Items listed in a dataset
====
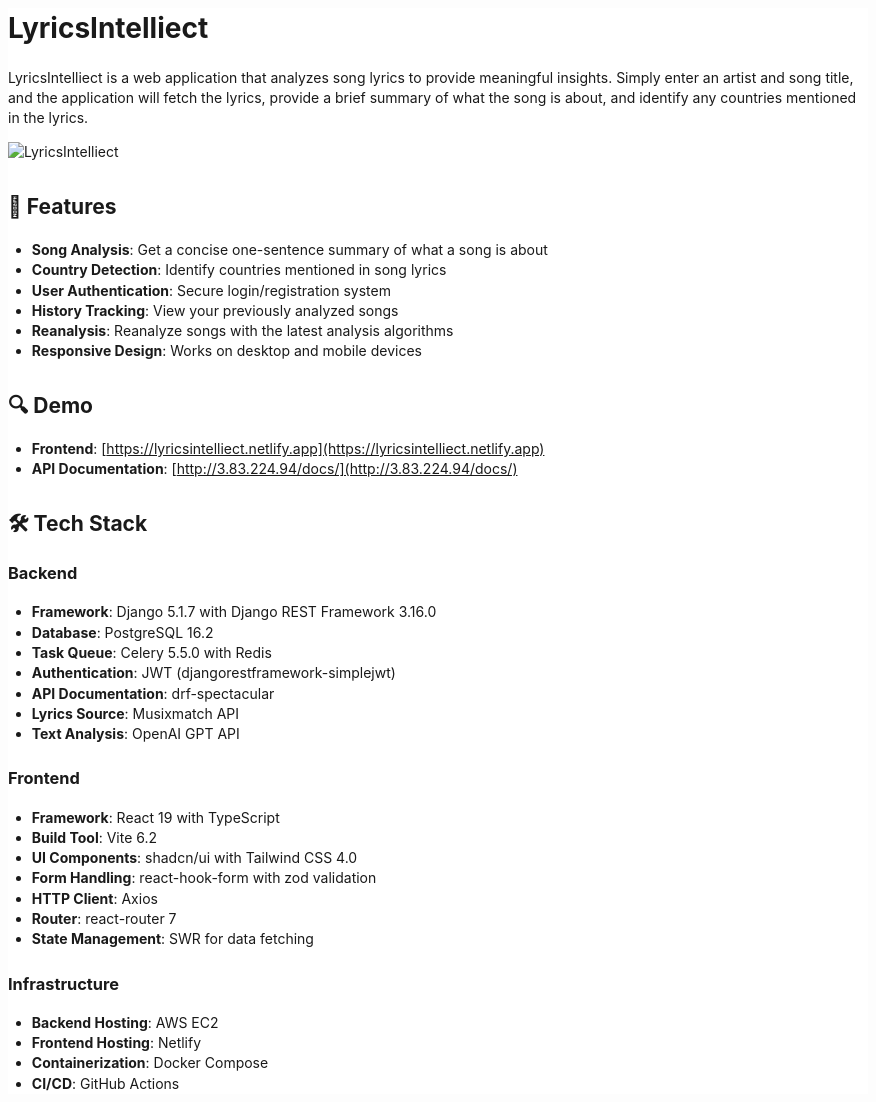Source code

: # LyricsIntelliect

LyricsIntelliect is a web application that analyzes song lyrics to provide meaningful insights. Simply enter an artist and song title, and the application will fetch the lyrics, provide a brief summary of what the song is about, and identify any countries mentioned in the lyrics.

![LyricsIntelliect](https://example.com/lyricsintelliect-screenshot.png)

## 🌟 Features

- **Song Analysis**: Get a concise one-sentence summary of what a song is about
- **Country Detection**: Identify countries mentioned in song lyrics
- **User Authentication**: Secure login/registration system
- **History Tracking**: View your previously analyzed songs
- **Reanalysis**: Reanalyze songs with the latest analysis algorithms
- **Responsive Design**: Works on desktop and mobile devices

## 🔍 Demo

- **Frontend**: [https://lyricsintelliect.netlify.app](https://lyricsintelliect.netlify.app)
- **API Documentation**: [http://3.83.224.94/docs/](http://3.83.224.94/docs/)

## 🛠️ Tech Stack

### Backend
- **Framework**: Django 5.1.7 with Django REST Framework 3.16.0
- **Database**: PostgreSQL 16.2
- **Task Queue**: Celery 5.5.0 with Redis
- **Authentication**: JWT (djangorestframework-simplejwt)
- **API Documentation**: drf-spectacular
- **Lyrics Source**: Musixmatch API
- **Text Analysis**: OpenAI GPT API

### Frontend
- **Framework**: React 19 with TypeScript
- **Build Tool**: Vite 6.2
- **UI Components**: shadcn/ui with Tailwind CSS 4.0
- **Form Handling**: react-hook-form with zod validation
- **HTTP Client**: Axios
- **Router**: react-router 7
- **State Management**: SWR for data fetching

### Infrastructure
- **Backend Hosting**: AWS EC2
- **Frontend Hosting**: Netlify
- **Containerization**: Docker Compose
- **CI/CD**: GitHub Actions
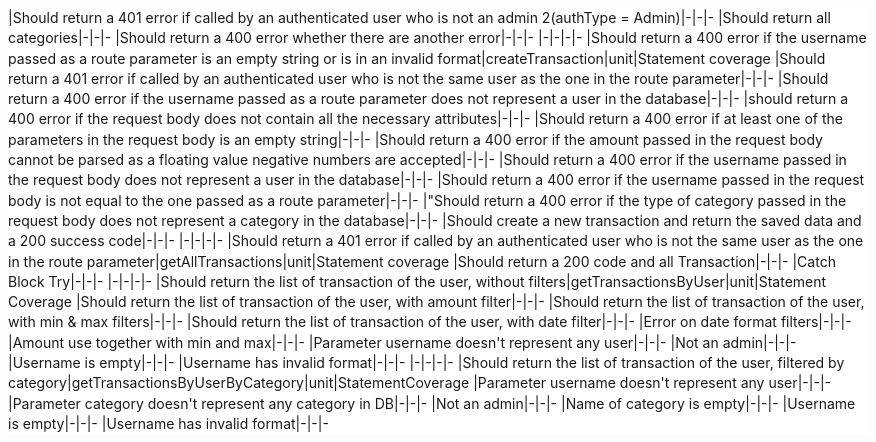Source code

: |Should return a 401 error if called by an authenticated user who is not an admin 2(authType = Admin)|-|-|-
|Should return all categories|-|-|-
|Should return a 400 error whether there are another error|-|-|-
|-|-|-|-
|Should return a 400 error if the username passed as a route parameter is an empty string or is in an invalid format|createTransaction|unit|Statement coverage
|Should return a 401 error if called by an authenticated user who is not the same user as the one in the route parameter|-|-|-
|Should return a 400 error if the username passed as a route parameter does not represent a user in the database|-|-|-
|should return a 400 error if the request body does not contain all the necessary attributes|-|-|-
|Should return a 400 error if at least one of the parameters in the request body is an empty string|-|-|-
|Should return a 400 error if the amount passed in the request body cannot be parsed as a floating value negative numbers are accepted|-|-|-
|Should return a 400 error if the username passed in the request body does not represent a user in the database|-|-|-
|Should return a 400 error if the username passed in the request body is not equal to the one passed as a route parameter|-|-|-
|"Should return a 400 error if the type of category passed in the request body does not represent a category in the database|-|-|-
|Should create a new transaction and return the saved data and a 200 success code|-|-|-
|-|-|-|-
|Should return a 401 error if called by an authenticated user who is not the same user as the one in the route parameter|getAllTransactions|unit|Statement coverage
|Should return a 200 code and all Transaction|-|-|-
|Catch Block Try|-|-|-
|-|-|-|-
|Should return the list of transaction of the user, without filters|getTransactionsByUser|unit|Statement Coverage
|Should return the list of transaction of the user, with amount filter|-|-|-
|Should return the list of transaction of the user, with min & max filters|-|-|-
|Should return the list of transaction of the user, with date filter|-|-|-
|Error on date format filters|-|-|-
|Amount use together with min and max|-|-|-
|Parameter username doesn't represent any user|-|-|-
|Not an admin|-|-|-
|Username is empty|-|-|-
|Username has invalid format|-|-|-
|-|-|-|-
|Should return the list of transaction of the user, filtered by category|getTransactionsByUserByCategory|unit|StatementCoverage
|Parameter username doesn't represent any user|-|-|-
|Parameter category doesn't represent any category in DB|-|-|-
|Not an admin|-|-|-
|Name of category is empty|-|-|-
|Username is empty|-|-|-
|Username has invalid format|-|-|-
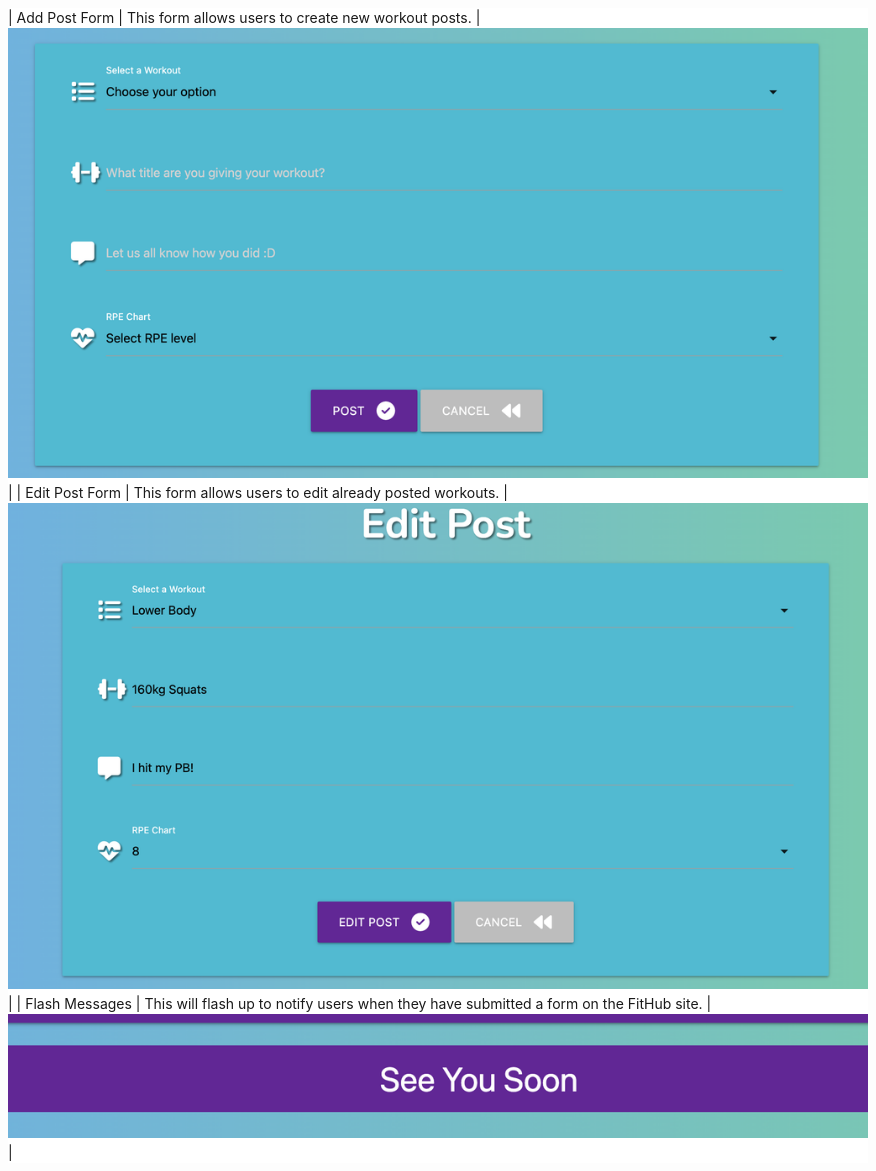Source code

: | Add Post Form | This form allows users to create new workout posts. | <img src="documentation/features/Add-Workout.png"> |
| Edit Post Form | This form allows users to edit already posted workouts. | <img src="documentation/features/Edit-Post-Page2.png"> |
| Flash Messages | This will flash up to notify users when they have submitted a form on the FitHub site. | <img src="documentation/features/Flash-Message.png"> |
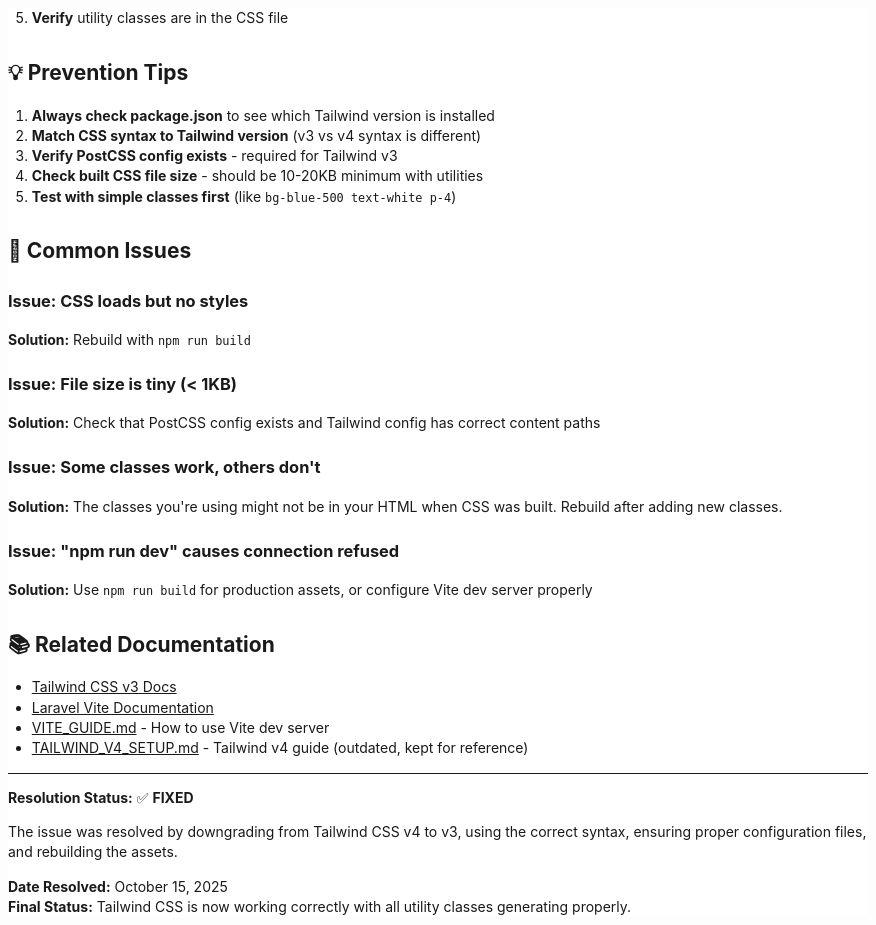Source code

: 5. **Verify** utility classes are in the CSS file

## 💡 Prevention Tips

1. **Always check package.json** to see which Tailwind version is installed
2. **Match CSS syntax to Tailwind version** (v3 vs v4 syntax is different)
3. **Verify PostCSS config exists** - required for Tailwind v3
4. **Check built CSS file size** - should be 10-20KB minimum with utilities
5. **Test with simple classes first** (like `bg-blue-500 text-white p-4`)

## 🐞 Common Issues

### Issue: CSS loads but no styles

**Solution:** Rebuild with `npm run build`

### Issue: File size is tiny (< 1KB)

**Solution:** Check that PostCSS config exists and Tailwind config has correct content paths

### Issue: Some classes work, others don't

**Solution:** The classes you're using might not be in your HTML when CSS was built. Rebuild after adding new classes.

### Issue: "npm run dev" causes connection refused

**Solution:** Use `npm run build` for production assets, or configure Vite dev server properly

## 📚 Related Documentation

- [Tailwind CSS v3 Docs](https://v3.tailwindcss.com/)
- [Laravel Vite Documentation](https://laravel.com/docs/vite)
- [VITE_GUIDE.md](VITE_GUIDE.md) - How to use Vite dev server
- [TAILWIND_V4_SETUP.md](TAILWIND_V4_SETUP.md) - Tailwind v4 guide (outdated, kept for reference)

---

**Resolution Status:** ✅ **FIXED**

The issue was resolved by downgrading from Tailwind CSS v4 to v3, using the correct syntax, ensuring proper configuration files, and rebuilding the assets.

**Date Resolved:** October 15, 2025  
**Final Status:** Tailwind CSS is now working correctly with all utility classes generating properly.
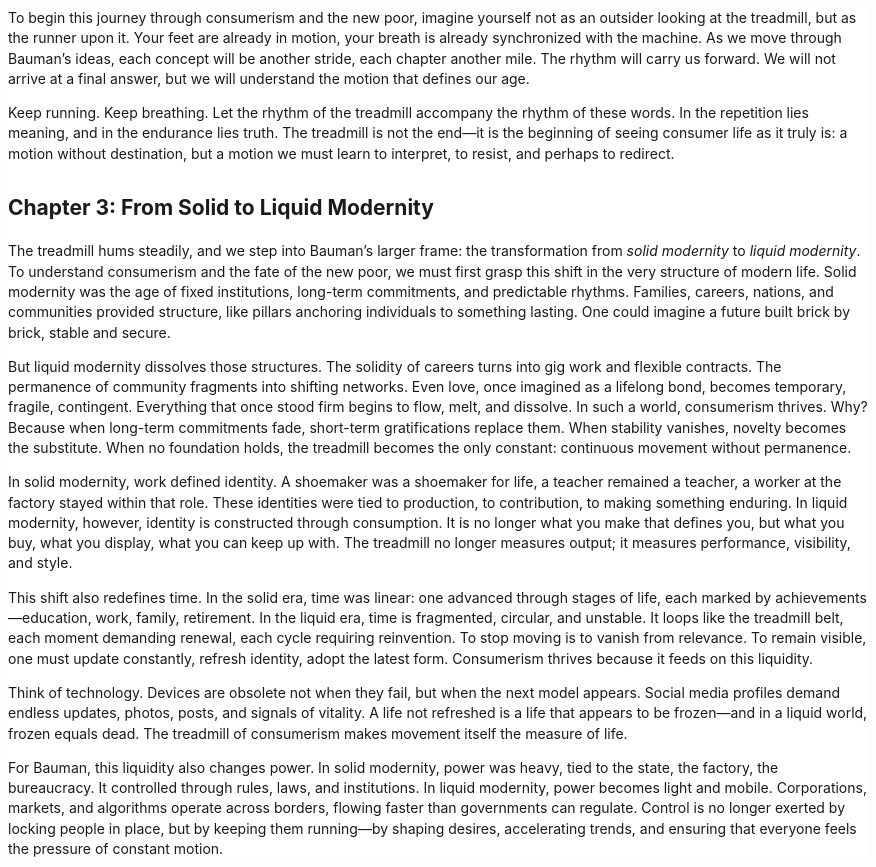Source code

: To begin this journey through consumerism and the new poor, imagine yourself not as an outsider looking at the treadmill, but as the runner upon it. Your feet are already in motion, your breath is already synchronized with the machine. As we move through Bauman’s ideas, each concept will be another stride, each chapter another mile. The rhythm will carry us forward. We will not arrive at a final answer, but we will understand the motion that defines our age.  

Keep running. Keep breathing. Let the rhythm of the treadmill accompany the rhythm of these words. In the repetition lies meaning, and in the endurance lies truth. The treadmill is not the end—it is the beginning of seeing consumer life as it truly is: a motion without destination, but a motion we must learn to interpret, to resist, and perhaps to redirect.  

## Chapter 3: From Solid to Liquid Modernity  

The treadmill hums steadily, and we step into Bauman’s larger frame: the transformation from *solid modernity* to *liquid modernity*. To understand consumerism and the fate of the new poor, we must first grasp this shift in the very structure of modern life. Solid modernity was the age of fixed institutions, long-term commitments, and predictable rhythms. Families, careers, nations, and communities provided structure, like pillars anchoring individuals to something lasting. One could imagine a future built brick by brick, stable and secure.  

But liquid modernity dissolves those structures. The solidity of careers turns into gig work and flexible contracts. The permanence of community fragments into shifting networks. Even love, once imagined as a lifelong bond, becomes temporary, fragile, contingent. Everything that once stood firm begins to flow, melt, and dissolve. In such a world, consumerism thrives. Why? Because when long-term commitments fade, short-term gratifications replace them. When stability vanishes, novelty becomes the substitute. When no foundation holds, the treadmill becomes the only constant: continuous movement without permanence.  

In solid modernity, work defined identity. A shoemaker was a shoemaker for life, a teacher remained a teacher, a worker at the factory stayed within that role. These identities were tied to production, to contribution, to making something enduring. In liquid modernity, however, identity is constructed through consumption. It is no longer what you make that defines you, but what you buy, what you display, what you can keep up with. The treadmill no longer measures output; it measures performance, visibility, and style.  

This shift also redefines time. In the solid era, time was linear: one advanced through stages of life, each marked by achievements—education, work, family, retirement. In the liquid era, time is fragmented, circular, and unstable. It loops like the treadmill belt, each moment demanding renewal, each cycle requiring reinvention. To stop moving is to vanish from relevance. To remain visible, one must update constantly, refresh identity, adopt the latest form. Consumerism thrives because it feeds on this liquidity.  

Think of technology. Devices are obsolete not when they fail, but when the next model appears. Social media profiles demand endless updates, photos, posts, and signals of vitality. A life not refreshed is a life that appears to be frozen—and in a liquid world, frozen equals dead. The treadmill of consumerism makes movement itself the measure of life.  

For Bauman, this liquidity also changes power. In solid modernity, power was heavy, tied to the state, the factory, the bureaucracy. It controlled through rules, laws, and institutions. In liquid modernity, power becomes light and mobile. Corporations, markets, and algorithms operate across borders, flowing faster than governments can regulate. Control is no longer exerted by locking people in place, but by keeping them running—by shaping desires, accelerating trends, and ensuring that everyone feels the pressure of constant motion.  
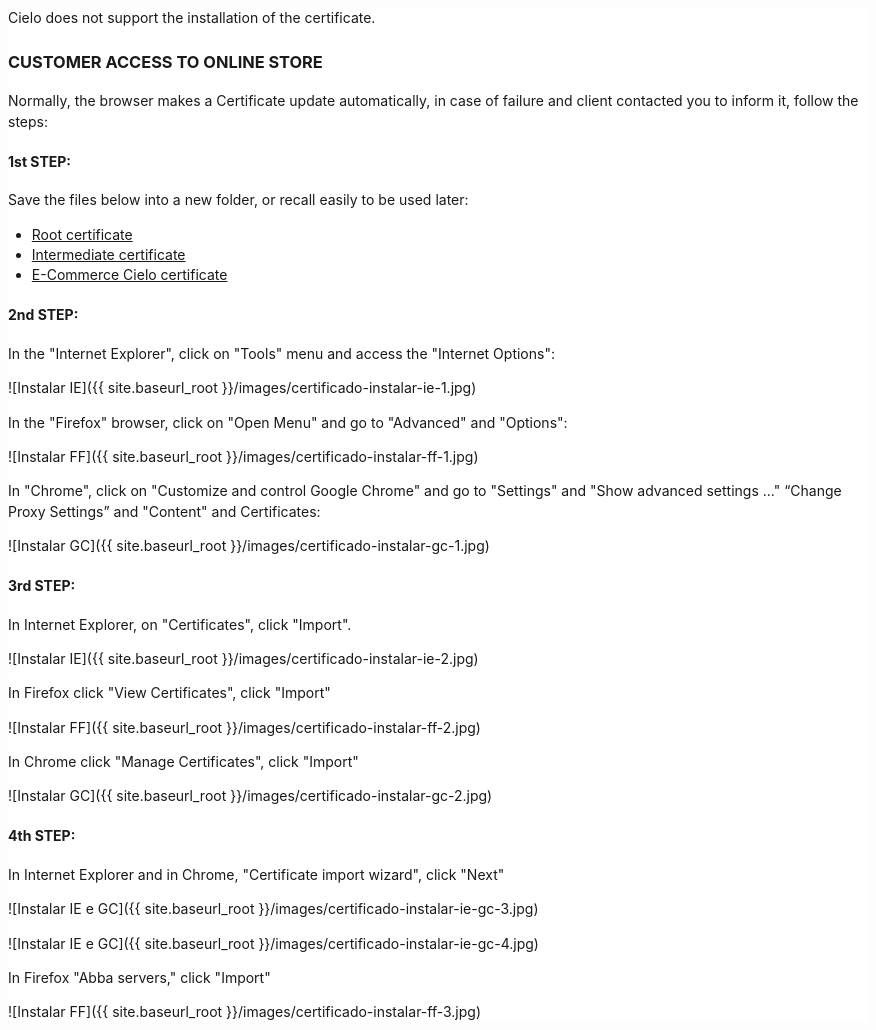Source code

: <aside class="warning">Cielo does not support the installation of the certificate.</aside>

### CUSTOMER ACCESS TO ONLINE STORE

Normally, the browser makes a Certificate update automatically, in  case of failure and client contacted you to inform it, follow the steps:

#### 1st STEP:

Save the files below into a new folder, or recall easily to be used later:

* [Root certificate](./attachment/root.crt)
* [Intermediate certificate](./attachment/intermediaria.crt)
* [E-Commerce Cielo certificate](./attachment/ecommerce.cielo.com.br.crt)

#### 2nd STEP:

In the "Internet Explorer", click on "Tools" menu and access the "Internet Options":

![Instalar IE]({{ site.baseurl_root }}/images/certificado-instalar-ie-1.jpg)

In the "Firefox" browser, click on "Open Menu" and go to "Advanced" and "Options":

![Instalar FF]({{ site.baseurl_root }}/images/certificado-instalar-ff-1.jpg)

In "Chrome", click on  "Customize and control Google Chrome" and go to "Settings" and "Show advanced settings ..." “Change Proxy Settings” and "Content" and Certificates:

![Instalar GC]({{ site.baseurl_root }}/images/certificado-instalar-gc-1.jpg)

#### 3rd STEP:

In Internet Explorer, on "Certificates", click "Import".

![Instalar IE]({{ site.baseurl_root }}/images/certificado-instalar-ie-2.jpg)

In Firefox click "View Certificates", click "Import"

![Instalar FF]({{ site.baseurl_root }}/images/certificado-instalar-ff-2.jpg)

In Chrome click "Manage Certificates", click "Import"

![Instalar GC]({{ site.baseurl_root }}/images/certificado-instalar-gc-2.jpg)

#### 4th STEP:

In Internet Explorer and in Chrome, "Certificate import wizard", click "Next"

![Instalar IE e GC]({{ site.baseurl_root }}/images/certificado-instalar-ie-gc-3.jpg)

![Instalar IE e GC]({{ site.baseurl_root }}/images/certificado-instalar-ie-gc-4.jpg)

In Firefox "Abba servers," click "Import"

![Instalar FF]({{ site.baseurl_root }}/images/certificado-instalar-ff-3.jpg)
====
What you should do
Reproduce the records exactly, starting with their first line and ending with the line that contains "LyricsIntelliect is a", though pictures should be dropped.

Result
Source code

: # LyricsIntelliect

LyricsIntelliect is a web application that analyzes song lyrics to provide meaningful insights. Simply enter an artist and song title, and the application will fetch the lyrics, provide a brief summary of what the song is about, and identify any countries mentioned in the lyrics.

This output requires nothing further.